Esther Elvina Rose (April 1, 1901 – July 16, 1990) was an American painter who worked in oils, collage, silkscreen and watercolors. She was best known for her impressionist renditions of California coastal images.

==Early life==
Esther Elvina Holbeck was born in Two Harbors, Minnesota. Esther's parents were John and Hilma Holbeck. John emigrated from Norway in 1883 and Hilma in 1880. Hilma was born in Norway however her parents were Swedish. The third of five children all born in the United States, Esther's siblings were Ingwald J., Alma Ingeborg, Hilmar Arnold and Carl Wallace. In 1910 the family lived in Waldo, Lake County, Minnesota. They lived in Two Harbors, Minnesota, by 1920.

On July 9, 1921, Esther married Frank Archie Rose.
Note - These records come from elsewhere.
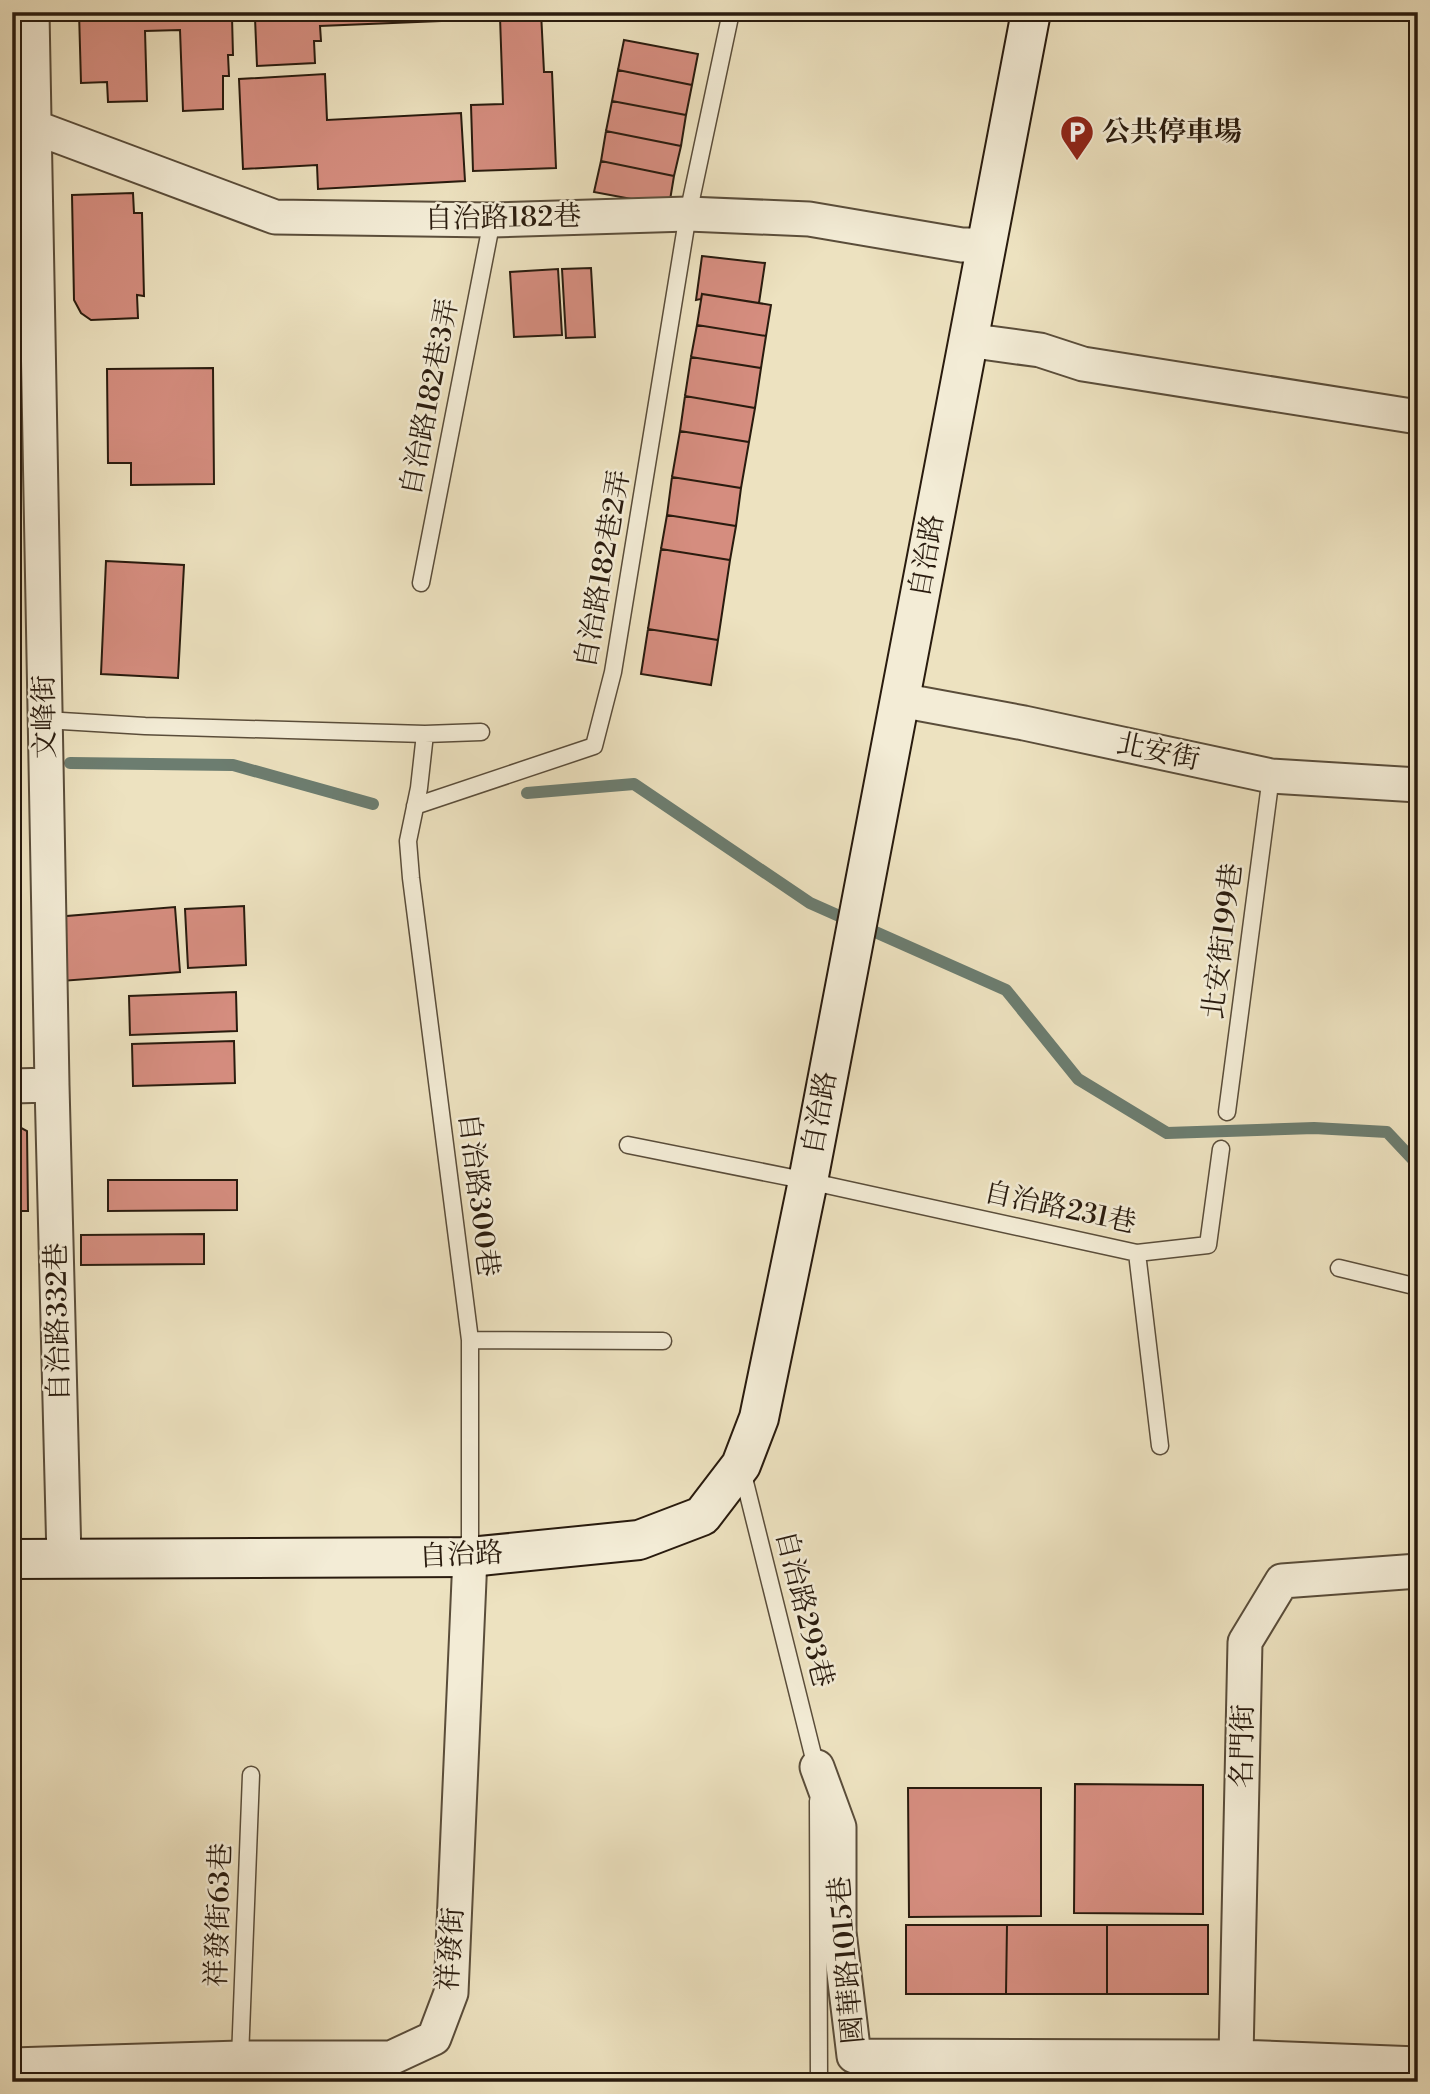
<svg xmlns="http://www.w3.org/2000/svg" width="1430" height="2094" viewBox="0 0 1430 2094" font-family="'Libre Bodoni','Noto Serif TC',serif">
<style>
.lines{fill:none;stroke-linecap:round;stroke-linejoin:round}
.stream{stroke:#6c7d70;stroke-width:12}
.building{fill:#d58d7f;stroke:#291b0e;stroke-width:2}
.lane-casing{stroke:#5a4d3a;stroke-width:19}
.street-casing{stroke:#5a4d3a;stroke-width:37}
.secondary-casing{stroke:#291b0e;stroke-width:42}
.lane{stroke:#f3ecd6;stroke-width:16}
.street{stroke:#f3ecd6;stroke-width:33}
.secondary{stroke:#f3ecd6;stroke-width:38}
.labels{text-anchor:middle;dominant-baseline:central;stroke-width:5;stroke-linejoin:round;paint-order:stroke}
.poi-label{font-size:28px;font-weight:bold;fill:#291b0e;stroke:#f3ecd6;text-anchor:start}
.street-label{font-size:28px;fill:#291b0e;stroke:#f3ecd6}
</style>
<rect width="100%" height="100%" fill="#ede2c0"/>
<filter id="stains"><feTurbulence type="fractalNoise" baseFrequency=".00286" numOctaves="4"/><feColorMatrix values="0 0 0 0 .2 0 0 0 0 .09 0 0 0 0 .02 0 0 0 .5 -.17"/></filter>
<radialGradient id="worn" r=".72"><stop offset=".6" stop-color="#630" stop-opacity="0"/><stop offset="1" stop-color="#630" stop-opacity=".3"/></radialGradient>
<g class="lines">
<!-- stream -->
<path class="stream" d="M70,763l163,2 140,39
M527,793l107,-9 176,119 196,87 72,89 89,54 147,-5 73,4 31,33"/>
</g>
<!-- building -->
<path class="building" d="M79,12h159l1,5h-7l1,38h-5l1,21h-6v33l-40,2 -3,-81 -35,1 2,70 -39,1 -1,-20 -26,1z
M262,12h203v8l-145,6 1,15h-7l1,22 -58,3 -2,-48h7z
M475,12h66l3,60h8l4,96 -83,3 -2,-66 32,-1 -3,-87 -25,1z
M624,40l74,14 -6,31 -74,-15z
M618,70l74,15 -6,30 -74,-14z
M325,74l2,46 134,-7 4,68 -147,8 -1,-24 -74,4 -4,-90z
M612,101l74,14 -5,31 -75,-15z
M606,131l75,15 -7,30 -73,-15z
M601,161l73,15 -5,30 -75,-14z
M133,193l1,20h8l2,83 -7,-1 1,23 -47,2 -10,-7 -7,-13 -2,-105z
M702,256l63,7 -6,40 -57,-9 -1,5 -5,1z
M591,268l4,69 -29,1 -4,-69z
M558,269l4,66 -48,2 -4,-65z
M702,294l69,11 -5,31 -69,-11z
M697,325l69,11 -5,32 -70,-11z
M691,357l70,11 -6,40 -70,-12z
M213,368l1,116 -83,1v-22h-23l-1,-94z
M685,396l70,12 -6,34 -69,-11z
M680,431l69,11 -8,46 -69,-11z
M672,477l69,11 -5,38 -69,-11z
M667,515l69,11 -6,34 -69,-11z
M661,549l69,11 -12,80 -70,-11z
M106,561l78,4 -6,113 -77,-4z
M648,629l70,11 -7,45 -70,-11z
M244,906l2,59 -58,3 -3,-59z
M175,907l5,65 -119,9 -6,-64z
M236,992l1,39 -107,4 -1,-39z
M234,1041l1,42 -102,3 -1,-42z
M12,1123l15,8 1,80h-16z
M108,1180h129v30l-129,1z
M204,1234v30l-123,1v-30z
M1075,1784l128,1v129l-129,-1z
M908,1788h133v128l-132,1z
M906,1925h101l-1,69h-100z
M1007,1925h100v69h-101z
M1107,1925h101v69h-101z"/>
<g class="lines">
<!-- lane casing -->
<g class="lane-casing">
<path id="lane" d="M421,583l71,-363
M45,720l100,6 280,8 56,-2
M425,734l-6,54 -11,53 3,37 59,462v217
M415,806l179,-60 19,-74 75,-458 43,-202
M1227,1112l44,-336
M628,1145l180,36 329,72 71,-8 13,-96
M1137,1253l23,193
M1339,1268l79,19
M470,1340l193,1
M742,1470l75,301
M818,1801l1,281
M240,2058l11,-283"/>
</g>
<!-- street casing -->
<g class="street-casing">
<path id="street" d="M32,12l20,1073 12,473
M34,127l241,90 217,3 196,-6 121,5 153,26h23
M967,340l73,10 43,14 335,53
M900,700l124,23 247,53 147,9
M12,1086l40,-1
M817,1767l22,60v105l15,124 382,1 182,7
M1236,2057l9,-415 37,-61 136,-10
M12,2065l228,-7h151l43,-20 17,-45 19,-436"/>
</g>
<!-- secondary casing -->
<g class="secondary-casing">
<path id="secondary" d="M12,1559l458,-2 169,-17 63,-24 39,-51 18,-47 49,-237 223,-1169"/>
</g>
<!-- lane -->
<use href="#lane" class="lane"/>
<!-- street -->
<use href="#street" class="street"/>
<!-- secondary -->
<use href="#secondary" class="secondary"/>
</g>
<!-- icons -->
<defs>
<g id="parking-pin" transform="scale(1.75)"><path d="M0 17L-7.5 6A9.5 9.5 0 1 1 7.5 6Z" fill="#8f2418" stroke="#f3ecd6"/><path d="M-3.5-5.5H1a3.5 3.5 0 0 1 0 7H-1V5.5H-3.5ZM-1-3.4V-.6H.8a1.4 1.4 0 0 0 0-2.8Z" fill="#fff"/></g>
</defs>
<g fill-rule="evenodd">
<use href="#parking-pin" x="1077" y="132"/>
</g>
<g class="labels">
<!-- poi labels -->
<g class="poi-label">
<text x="1102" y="132">公共停車場</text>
</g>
<!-- street labels -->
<g class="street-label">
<text transform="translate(503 218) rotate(-1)">自治路182巷</text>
<text transform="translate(430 397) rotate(-79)">自治路182巷3弄</text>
<text transform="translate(927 556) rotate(-80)">自治路</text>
<text transform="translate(603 569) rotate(-80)">自治路182巷2弄</text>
<text transform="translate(45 717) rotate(-91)">文峰街</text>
<text transform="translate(1158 752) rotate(12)">北安街</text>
<text transform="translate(1223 941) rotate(-83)">北安街199巷</text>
<text transform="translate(820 1113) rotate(-80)">自治路</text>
<text transform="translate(478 1195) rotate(83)">自治路300巷</text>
<text transform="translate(1060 1208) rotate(12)">自治路231巷</text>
<text transform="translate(58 1322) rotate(-91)">自治路332巷</text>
<text transform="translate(461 1555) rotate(-3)">自治路</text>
<text transform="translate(804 1609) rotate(76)">自治路293巷</text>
<text transform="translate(1243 1746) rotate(-89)">名門街</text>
<text transform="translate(219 1915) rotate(-88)">祥發街63巷</text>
<text transform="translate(451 1949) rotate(-86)">祥發街</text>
<text transform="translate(847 1960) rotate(-95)">國華路1015巷</text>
</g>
</g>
<!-- margin -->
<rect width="1430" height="2094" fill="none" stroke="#ede2c0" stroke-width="42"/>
<rect x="14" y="14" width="1402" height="2066" fill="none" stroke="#291b0e" stroke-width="3.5"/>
<rect x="21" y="21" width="1388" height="2052" fill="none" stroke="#291b0e" stroke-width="2"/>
<rect width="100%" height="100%" filter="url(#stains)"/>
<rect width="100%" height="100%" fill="url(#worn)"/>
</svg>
Frank had served during World War I as a sergeant in the United States Army. He was an amateur photographer and had been a sports writer for the Two Harbors, Minnesota, newspaper. They settled in San Diego, California in 1924 and that year established the first Karmelkorn Shoppe in San Diego.

==Artistic career==
Rose began painting at age 45. She studied under portraitist Frederick Taubes, seascape artist Bennett Bradbury and water color instructor J. Milford Ellison at the San Diego Art Institute.

She is particularly known for her seascapes of the California coast of an Impressionistic style, and she also made still life and landscape paintings. She painted with oils and watercolor. Aside from easel painting, Rose explored silk-screening, serigraphy, screenprinting, printmaking and collages.

Rose was a member of the West Coast Art Association, Central Coast Art Association, the Pacific Grove Art Association, in the Monterey area, and the Foothills Art Association in La Mesa, California.

==Personal life==
Esther and Frank had three children. Eugene Dennis Rose became the Orthodox Christian Hieromonk known as Seraphim Rose. Eileen Rose Busby was an author and antiques expert and Frank Rose was a businessman. Grandchildren include scientist J. Michael Scott, antiques expert Cordelia Mendoza, and true crime author Cathy Scott.
After the Roses retired, they moved to Carmel-by-the-Sea in Northern California. Her husband, Frank, died on July 30, 1968, and Esther Rose died in 1990 in La Mesa, California. Both are buried at the El Carmelo Cemetery, Pacific Grove, California.